### REQUIREMENT
Write out all of the data again, precisely as it appears.

### SOURCE DATA
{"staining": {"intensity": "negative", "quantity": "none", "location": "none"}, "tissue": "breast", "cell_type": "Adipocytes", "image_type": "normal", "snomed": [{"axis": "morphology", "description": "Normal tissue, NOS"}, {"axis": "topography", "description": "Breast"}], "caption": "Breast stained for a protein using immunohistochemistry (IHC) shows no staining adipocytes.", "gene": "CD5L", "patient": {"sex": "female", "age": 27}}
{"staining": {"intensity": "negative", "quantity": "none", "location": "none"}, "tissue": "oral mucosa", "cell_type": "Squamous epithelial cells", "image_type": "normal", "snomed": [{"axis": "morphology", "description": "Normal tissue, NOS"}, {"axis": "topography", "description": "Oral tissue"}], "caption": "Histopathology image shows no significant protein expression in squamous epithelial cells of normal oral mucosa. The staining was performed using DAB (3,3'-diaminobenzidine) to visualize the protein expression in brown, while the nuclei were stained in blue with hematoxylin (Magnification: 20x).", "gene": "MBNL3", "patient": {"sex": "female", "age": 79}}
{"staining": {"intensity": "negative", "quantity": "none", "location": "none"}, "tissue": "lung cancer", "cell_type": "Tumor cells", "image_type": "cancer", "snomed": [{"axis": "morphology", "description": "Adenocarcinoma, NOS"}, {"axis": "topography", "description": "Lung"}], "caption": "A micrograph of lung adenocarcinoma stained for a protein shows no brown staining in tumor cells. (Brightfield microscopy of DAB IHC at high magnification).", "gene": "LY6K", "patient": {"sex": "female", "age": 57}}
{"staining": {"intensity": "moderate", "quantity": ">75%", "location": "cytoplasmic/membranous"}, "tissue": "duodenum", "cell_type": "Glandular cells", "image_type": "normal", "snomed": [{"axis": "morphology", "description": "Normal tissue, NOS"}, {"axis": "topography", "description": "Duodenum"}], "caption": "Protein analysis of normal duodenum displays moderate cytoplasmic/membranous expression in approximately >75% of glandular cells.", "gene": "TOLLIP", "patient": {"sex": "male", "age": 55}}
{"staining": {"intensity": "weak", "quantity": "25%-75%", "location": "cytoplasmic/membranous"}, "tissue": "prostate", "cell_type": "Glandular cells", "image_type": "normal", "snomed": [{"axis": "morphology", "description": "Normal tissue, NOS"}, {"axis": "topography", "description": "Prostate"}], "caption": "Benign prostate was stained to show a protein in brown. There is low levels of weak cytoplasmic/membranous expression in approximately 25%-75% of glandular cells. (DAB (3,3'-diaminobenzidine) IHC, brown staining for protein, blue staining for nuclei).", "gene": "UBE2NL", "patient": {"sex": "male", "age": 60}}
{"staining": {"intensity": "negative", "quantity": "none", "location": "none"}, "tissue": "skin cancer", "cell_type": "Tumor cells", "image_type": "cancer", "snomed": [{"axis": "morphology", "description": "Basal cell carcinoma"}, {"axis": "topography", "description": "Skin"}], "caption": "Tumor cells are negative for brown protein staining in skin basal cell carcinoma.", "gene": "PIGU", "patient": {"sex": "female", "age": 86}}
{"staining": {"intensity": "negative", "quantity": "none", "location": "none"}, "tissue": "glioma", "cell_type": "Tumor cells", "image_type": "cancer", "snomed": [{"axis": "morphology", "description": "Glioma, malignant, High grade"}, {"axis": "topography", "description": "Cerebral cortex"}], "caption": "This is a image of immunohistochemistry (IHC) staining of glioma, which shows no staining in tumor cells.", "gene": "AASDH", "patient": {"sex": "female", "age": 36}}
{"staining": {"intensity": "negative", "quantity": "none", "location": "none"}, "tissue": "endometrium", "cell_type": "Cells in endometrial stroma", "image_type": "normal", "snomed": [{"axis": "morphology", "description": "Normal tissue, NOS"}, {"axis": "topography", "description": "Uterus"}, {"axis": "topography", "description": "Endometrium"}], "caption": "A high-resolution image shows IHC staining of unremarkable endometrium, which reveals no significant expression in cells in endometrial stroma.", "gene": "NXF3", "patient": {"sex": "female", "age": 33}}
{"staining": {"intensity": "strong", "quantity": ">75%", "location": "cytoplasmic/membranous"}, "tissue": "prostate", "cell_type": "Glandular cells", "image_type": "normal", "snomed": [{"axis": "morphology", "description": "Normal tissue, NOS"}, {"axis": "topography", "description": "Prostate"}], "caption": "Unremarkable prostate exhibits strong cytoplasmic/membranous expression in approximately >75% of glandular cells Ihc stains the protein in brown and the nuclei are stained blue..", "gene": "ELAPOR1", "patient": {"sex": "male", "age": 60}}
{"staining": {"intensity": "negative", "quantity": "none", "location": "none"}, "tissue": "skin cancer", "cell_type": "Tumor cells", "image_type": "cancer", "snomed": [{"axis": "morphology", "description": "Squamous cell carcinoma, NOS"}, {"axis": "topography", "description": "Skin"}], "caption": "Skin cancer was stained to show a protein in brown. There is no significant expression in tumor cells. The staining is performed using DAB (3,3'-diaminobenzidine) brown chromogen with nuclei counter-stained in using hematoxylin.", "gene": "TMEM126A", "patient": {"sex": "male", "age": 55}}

### ANSWER SPACE
{"staining": {"intensity": "negative", "quantity": "none", "location": "none"}, "tissue": "breast", "cell_type": "Adipocytes", "image_type": "normal", "snomed": [{"axis": "morphology", "description": "Normal tissue, NOS"}, {"axis": "topography", "description": "Breast"}], "caption": "Breast stained for a protein using immunohistochemistry (IHC) shows no staining adipocytes.", "gene": "CD5L", "patient": {"sex": "female", "age": 27}}
{"staining": {"intensity": "negative", "quantity": "none", "location": "none"}, "tissue": "oral mucosa", "cell_type": "Squamous epithelial cells", "image_type": "normal", "snomed": [{"axis": "morphology", "description": "Normal tissue, NOS"}, {"axis": "topography", "description": "Oral tissue"}], "caption": "Histopathology image shows no significant protein expression in squamous epithelial cells of normal oral mucosa. The staining was performed using DAB (3,3'-diaminobenzidine) to visualize the protein expression in brown, while the nuclei were stained in blue with hematoxylin (Magnification: 20x).", "gene": "MBNL3", "patient": {"sex": "female", "age": 79}}
{"staining": {"intensity": "negative", "quantity": "none", "location": "none"}, "tissue": "lung cancer", "cell_type": "Tumor cells", "image_type": "cancer", "snomed": [{"axis": "morphology", "description": "Adenocarcinoma, NOS"}, {"axis": "topography", "description": "Lung"}], "caption": "A micrograph of lung adenocarcinoma stained for a protein shows no brown staining in tumor cells. (Brightfield microscopy of DAB IHC at high magnification).", "gene": "LY6K", "patient": {"sex": "female", "age": 57}}
{"staining": {"intensity": "moderate", "quantity": ">75%", "location": "cytoplasmic/membranous"}, "tissue": "duodenum", "cell_type": "Glandular cells", "image_type": "normal", "snomed": [{"axis": "morphology", "description": "Normal tissue, NOS"}, {"axis": "topography", "description": "Duodenum"}], "caption": "Protein analysis of normal duodenum displays moderate cytoplasmic/membranous expression in approximately >75% of glandular cells.", "gene": "TOLLIP", "patient": {"sex": "male", "age": 55}}
{"staining": {"intensity": "weak", "quantity": "25%-75%", "location": "cytoplasmic/membranous"}, "tissue": "prostate", "cell_type": "Glandular cells", "image_type": "normal", "snomed": [{"axis": "morphology", "description": "Normal tissue, NOS"}, {"axis": "topography", "description": "Prostate"}], "caption": "Benign prostate was stained to show a protein in brown. There is low levels of weak cytoplasmic/membranous expression in approximately 25%-75% of glandular cells. (DAB (3,3'-diaminobenzidine) IHC, brown staining for protein, blue staining for nuclei).", "gene": "UBE2NL", "patient": {"sex": "male", "age": 60}}
{"staining": {"intensity": "negative", "quantity": "none", "location": "none"}, "tissue": "skin cancer", "cell_type": "Tumor cells", "image_type": "cancer", "snomed": [{"axis": "morphology", "description": "Basal cell carcinoma"}, {"axis": "topography", "description": "Skin"}], "caption": "Tumor cells are negative for brown protein staining in skin basal cell carcinoma.", "gene": "PIGU", "patient": {"sex": "female", "age": 86}}
{"staining": {"intensity": "negative", "quantity": "none", "location": "none"}, "tissue": "glioma", "cell_type": "Tumor cells", "image_type": "cancer", "snomed": [{"axis": "morphology", "description": "Glioma, malignant, High grade"}, {"axis": "topography", "description": "Cerebral cortex"}], "caption": "This is a image of immunohistochemistry (IHC) staining of glioma, which shows no staining in tumor cells.", "gene": "AASDH", "patient": {"sex": "female", "age": 36}}
{"staining": {"intensity": "negative", "quantity": "none", "location": "none"}, "tissue": "endometrium", "cell_type": "Cells in endometrial stroma", "image_type": "normal", "snomed": [{"axis": "morphology", "description": "Normal tissue, NOS"}, {"axis": "topography", "description": "Uterus"}, {"axis": "topography", "description": "Endometrium"}], "caption": "A high-resolution image shows IHC staining of unremarkable endometrium, which reveals no significant expression in cells in endometrial stroma.", "gene": "NXF3", "patient": {"sex": "female", "age": 33}}
{"staining": {"intensity": "strong", "quantity": ">75%", "location": "cytoplasmic/membranous"}, "tissue": "prostate", "cell_type": "Glandular cells", "image_type": "normal", "snomed": [{"axis": "morphology", "description": "Normal tissue, NOS"}, {"axis": "topography", "description": "Prostate"}], "caption": "Unremarkable prostate exhibits strong cytoplasmic/membranous expression in approximately >75% of glandular cells Ihc stains the protein in brown and the nuclei are stained blue..", "gene": "ELAPOR1", "patient": {"sex": "male", "age": 60}}
{"staining": {"intensity": "negative", "quantity": "none", "location": "none"}, "tissue": "skin cancer", "cell_type": "Tumor cells", "image_type": "cancer", "snomed": [{"axis": "morphology", "description": "Squamous cell carcinoma, NOS"}, {"axis": "topography", "description": "Skin"}], "caption": "Skin cancer was stained to show a protein in brown. There is no significant expression in tumor cells. The staining is performed using DAB (3,3'-diaminobenzidine) brown chromogen with nuclei counter-stained in using hematoxylin.", "gene": "TMEM126A", "patient": {"sex": "male", "age": 55}}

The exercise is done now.